I doubt that the grand registry study proposed here will ever happen, nor is it likely to be of great value should it actually happen. The problem is that in the 15 years it would take to get to the end point of the study the standard treatments are all likely to have changed. Major advances in imaging, already on the horizon, will make the current treatments, as seen in retrospect, obsolete.
Or so it seems to me.
Richard W.
Dear Richard:
I am at a loss to understand how you think that the major advances in imaging over the next decade or so (which may well become available) are going to change the methods of treatment for men with known, localized, clinically significant prostate cancer. They may well change the methods of treatment for men with non-localized and progressive forms of cancer (and for men with low-risk prostate cancer who should probably just go onto active surveillance anyway), but those men are not the primary focus of the registry proposal.
If a 65-year-old man is diagnosed with three clearly identifiable sites of Gleason 3 + 4 = 7 cancer in his prostate, based on sophisticated imaging techniques and confirmed by targeted biopsy 10 years from now, I will make a bet with you that nearly every competent clinician is still going to tell him he needs some type of whole gland therapy because there is a very strong likelihood that there are more, microscopically small, sites of Gleason 7 disease in development that are still too small to see using the sophisticated imaging techniques you envisage. Prostate cancer will still be a multifocal disease, and the imaging techniques we are discussing are not (as far as I am aware) of electron-microscopic quality.
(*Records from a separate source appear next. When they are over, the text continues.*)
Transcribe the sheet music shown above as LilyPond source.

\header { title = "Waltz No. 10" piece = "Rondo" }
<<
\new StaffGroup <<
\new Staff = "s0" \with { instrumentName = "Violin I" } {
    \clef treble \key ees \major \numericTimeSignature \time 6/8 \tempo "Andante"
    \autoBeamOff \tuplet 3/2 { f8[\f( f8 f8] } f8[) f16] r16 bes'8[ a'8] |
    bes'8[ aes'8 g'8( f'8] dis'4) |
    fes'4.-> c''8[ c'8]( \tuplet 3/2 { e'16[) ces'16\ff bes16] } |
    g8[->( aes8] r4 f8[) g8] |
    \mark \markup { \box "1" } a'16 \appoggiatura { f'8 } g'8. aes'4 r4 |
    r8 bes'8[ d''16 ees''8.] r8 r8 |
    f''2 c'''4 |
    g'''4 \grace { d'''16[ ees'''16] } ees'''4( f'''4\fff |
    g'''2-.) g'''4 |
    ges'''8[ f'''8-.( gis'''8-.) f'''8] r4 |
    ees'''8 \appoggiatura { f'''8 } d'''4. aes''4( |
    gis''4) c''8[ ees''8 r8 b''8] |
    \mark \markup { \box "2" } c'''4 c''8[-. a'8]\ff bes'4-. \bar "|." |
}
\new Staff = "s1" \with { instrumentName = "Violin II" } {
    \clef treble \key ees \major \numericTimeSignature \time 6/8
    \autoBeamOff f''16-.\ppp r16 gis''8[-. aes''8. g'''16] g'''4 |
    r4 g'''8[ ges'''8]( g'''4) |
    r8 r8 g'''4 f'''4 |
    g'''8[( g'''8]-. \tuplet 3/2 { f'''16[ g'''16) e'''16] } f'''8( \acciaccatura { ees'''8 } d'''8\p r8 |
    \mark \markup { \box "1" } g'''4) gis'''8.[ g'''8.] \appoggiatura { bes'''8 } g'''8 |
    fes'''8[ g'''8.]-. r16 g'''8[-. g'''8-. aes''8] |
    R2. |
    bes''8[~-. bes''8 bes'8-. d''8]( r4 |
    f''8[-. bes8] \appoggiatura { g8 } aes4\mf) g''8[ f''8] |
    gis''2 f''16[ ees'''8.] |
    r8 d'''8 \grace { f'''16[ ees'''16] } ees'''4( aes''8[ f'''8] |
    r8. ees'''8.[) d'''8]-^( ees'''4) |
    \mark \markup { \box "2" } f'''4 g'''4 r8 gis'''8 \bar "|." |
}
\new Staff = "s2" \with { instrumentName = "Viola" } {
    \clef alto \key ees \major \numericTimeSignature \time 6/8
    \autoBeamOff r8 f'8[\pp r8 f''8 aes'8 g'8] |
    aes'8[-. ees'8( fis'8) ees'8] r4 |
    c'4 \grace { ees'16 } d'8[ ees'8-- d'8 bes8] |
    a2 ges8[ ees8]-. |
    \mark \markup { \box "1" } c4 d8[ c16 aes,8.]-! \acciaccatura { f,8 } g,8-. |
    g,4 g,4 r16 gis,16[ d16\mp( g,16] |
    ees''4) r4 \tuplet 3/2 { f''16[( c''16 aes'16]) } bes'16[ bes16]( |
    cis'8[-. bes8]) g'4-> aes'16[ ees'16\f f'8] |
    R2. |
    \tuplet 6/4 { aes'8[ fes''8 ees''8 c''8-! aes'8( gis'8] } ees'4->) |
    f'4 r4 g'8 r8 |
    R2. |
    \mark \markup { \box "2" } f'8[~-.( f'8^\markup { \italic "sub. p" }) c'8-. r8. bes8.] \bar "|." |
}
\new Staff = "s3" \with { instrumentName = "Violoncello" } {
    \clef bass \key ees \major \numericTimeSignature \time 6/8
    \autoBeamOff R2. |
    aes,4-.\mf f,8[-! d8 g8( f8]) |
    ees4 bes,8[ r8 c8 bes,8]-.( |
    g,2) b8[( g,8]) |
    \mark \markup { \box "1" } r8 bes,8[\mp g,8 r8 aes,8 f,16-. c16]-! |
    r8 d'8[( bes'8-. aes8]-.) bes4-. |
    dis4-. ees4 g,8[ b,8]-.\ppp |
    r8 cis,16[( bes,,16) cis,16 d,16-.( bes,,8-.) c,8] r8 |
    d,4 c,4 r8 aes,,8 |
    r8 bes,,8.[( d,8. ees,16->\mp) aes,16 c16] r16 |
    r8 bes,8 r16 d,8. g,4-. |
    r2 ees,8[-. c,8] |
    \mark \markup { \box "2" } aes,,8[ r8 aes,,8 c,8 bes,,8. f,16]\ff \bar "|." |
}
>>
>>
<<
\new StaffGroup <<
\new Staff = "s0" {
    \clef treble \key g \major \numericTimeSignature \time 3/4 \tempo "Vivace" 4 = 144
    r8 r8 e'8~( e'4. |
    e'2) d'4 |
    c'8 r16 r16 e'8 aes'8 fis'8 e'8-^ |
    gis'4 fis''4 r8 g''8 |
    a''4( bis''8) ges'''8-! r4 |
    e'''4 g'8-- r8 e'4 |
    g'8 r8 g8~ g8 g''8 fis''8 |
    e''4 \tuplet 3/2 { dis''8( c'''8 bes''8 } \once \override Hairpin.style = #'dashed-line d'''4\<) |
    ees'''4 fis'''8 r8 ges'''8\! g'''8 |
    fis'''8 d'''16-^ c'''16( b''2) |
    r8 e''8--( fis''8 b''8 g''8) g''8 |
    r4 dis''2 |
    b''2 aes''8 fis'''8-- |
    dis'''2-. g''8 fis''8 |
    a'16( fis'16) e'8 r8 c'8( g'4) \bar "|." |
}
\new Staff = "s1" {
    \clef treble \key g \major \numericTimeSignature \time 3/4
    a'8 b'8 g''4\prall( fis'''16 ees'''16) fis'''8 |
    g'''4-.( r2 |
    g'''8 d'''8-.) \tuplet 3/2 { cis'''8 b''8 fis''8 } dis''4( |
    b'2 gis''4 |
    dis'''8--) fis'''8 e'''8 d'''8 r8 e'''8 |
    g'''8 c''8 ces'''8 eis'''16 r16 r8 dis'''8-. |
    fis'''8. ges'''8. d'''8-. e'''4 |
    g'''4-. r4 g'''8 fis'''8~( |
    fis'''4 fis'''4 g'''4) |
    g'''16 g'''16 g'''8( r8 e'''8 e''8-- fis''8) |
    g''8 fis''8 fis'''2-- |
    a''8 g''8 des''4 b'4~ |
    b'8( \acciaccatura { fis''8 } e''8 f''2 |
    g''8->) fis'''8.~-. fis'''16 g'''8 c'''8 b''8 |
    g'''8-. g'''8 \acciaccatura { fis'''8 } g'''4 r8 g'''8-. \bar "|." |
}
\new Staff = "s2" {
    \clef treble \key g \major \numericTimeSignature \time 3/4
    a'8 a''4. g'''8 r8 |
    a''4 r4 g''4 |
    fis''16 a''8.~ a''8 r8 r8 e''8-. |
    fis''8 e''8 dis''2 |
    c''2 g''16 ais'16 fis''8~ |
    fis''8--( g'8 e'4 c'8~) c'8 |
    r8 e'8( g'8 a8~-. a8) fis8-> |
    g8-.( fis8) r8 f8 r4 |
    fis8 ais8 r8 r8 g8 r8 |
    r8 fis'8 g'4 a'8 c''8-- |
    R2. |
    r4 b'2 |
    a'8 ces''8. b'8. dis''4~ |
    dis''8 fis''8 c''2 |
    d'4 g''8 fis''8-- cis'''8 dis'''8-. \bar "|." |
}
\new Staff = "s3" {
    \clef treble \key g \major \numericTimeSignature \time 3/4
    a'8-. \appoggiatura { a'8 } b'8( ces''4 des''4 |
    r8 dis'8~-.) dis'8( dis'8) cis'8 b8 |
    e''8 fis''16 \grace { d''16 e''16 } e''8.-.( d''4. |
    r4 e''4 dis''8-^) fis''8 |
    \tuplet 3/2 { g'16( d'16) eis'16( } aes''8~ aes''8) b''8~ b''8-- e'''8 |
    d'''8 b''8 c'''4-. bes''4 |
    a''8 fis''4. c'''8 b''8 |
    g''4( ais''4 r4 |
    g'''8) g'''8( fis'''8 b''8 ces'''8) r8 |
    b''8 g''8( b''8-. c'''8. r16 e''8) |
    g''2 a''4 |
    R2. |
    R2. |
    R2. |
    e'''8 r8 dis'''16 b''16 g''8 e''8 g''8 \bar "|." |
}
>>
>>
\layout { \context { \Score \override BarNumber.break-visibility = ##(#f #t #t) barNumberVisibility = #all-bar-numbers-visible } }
One of the great advantages of the registry trial that I am proposing is that as new forms of treatment come available, they can be added to the eligible range of first-line therapies on which data are collected in the registry. And even the initial 5-year endpoint would probably produce some really meaningful data in terms of relative biochemical progression-free survival and side effects of treatment.
This does not, of course, mean that I actually think anyone is going to do the grand registry — but that has more to do with politics than value. If we did the grand registry trial, we could immediately stop funding a whole bunch of smaller trials at individual institutions that are actually telling us very little.
Thank you for such an honest description of the current morass that exists today for the newly diagnosed man with potentially lethal prostate cancer.
I always felt a need to make a strong case before recommending radiation therapy or a radical prostatectomy for my patients. I always send my patients to a radiation oncologist for a discussion of RT from their perspective.
I became quite expert at performing an open nerve-sparing radical retropubic prostatectomy. Typically, skin to skin in less than 2 hours, rare transfusions, home in 36 to 48 hours and excellent continence, margin, and potency results.
This experience has been largely retired by the efforts of Intuitive to sell the robotic approach, which has hypnotized the public that they are getting a minimally invasive procedure. It is minimally invasive in concept, not reality. Transitioning to robotic surgery has one advantage for me, and that is I’ll probably be able to operate when I’m 80, as long as the chair has good lumbar support!
Great article. Thank you.
For some reason, the link to commentary by Moghanaki in the second paragraph doesn’t seem to be working for me.
Reblogged this on Dan's Journey through Prostate Cancer and commented:
“This is a compelling read for anyone newly diagnosed, highlighting why it’s so difficult to determine the best course of treatment. To me, the most compelling statement in the article was:
” ‘The loser for the ensuing 35 or so years has been the patient. We really have no clear idea at all what “the best” way is to treat a man with clinically significant, localized prostate cancer who really does need early whole gland treatment, … and we haven’t known for decades.’
“If the experts can’t figure out the best treatment option, then how are we as laymen supposed to be able to figure it out?”
Dear Dan:
(1) The link to the Moghanaki material should work again now.
(2) Many of the experts have figured out the best treatment option. For many of them it is the form of treatment that they provide.